BLAST+ outfmt no stitle
1
0
Entering edit mode
7.3 years ago

I have seen the posts about BLAST outfmt and I suspect my mistake to be something really small that I am overlooking. I am blasting a large number of sequences, want just one hit for each, but I want to be able to filter for the word virus in the output.

This is my command line:

blastn -remote -db nr -query ~/path/filename.fa -outfmt "6 field1 field2..." num_alignments 1 -out ~/path/outfilename


I have tried various fields from the list of outfmt options, and I get output for everything EXCEPT stitle or salltitles or any of the other descriptive fields like scientific or common name.

if I use -outfmt "6 qseid sseqid stitle pident" for instance I get output with only 3 columns, not 4. if I use only stitle in that line, I get the std output columns. it is like the word stitle does not exist, yet it does not trigger any error messages.

What am I missing here? Can I not use those fields when I do remote?

Susanne

blast • 2.8k views
0
Entering edit mode

How about -outfmt '6 qseid sseqid stitle pident'?

0
Entering edit mode

Single or double quotes are interchangeable here.

1
Entering edit mode

Ok. There are at least two things wrong with your command.
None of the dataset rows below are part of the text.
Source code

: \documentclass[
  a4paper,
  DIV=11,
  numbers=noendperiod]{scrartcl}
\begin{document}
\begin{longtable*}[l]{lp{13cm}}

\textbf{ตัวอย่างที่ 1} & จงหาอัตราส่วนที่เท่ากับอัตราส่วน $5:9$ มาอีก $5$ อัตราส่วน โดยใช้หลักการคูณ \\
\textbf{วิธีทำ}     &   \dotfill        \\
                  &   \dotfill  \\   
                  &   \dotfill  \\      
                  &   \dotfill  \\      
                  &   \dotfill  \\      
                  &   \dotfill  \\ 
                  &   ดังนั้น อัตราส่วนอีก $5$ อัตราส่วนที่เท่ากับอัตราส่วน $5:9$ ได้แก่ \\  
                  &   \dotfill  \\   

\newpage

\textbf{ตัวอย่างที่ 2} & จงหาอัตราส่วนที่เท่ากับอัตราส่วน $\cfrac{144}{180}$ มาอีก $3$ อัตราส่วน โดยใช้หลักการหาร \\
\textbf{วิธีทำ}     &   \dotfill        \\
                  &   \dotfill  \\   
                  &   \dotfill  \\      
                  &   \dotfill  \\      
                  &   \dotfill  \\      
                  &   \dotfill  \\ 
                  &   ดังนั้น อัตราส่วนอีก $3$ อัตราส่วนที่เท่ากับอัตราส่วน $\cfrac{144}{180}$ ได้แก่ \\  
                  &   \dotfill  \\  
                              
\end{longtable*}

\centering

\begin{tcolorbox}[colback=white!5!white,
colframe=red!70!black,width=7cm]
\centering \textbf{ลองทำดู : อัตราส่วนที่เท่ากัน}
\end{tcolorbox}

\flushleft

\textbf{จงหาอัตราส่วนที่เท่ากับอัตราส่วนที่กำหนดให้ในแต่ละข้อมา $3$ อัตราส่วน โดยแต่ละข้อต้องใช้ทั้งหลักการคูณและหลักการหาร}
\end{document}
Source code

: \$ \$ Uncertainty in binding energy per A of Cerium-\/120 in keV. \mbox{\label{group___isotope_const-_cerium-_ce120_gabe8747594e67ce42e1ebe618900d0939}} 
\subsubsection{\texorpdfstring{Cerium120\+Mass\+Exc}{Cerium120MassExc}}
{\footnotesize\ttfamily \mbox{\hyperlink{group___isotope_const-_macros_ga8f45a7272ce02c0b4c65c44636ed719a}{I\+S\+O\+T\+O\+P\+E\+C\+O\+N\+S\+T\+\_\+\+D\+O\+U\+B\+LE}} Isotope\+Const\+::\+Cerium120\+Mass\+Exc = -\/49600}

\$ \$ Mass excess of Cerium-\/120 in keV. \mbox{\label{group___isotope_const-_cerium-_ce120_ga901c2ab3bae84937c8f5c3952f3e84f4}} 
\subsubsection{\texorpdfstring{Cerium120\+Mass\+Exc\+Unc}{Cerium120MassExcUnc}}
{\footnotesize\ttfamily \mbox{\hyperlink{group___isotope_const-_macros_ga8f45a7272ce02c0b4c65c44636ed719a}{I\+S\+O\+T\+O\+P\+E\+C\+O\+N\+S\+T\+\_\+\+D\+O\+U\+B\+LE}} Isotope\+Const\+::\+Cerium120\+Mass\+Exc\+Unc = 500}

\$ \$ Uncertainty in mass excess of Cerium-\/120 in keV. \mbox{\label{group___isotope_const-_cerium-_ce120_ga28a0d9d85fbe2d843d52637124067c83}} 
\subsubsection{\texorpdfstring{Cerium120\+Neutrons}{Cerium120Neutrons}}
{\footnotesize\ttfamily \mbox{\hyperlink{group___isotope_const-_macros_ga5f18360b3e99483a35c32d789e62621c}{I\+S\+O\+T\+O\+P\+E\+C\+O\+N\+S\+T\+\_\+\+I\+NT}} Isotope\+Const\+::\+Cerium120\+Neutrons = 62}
1. You're attempting to do a nucleotide search (blastn) against a protein database (nr).
2. num_alignments is irrelevant to outfmt 6

I'm surprised it doesn't just return some error. Anyway, perhaps your problem is somehow related to this.

0
Entering edit mode

Susanne,

Did you ever get this to work? I'm experiencing the same problem using the following code...
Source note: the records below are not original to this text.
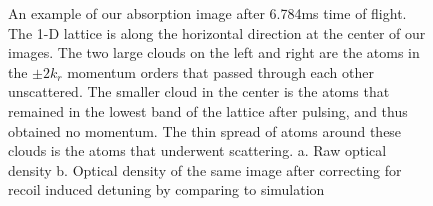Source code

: \documentclass[12pt]{iopart}
\begin{document}
\begin{figure}
\caption{An example of our absorption image after 6.784ms time of flight. The 1-D lattice is along the horizontal direction at the center of our images. The two large clouds on the left and right are the atoms in the $\pm 2k_r$ momentum orders that passed through each other unscattered. The smaller cloud in the center is the atoms that remained in the lowest band of the lattice after pulsing, and thus obtained no momentum. The thin spread of atoms around these clouds is the atoms that underwent scattering.  a. Raw optical density b. Optical density of the same image after correcting for recoil induced detuning by comparing to simulation}  
\label{fig:SampleCorrection}
\end{figure}
\end{document}
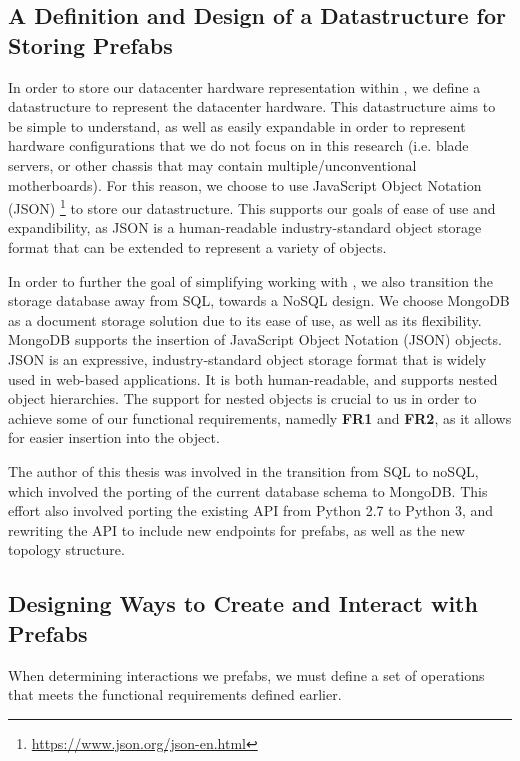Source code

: \documentclass[11pt]{article}
\begin{document}
	\subsection{A Definition and Design of a Datastructure for Storing Prefabs}
		In order to store our datacenter hardware representation within \opendc{}, we define a datastructure to represent the datacenter hardware. 
		This datastructure aims to be simple to understand, as well as easily expandable in order to represent hardware configurations that we do not focus on in this research (i.e. blade servers, or other chassis that may contain multiple/unconventional motherboards). 
		For this reason, we choose to use JavaScript Object Notation (JSON) \footnote{\url{https://www.json.org/json-en.html}} to store our datastructure. 
		This supports our goals of ease of use and expandibility, as JSON is a human-readable industry-standard object storage format that can be extended to represent a variety of objects.

		In order to further the goal of simplifying working with \opendc{}, we also transition the storage database away from SQL, towards a NoSQL design.
		We choose MongoDB as a document storage solution due to its ease of use, as well as its flexibility.
		MongoDB supports the insertion of JavaScript Object Notation (JSON) objects.
		JSON is an expressive, industry-standard object storage format that is widely used in web-based applications.
		It is both human-readable, and supports nested object hierarchies.
		The support for nested objects is crucial to us in order to achieve some of our functional requirements, namedly \textbf{FR1} and \textbf{FR2}, as it allows for easier insertion into the object.

		The author of this thesis was involved in the transition from SQL to noSQL, which involved the porting of the current database schema to MongoDB. 
		This effort also involved porting the existing \opendc{} API from Python 2.7 to Python 3, and rewriting the API to include new endpoints for prefabs, as well as the new topology structure.


	\subsection{Designing Ways to Create and Interact with Prefabs}
		When determining interactions we prefabs, we must define a set of operations that meets the functional requirements defined earlier.
		

\newpage
\end{document}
-outfmt "6 qseqid sseqid stitle pident length mismatch gapopen qstart qend sstart send evalue bitscore"


It's as though the subject title (stitle) cannot be retrieved. I'm using blast/2.4.0. Any advice welcome.

1
Entering edit mode
7.3 years ago
pld 5.0k

It might be that the subjects you're landing on don't have titles. Since you're using tabular formatting, do you have a \t without a value where stitle should be?

Either way, it would be better to use some other means for identifying viral hits. Searching for the word "virus" might land you false positives, there are proteins with the word "virus" in their names (e.g. http://www.ncbi.nlm.nih.gov/protein/CAA56342.1).

It would be better to use the viral genomes database or filter by taxonomy.

I would also advise against remotely blasting large numbers of sequences, it can take a very long time and the jobs can fail.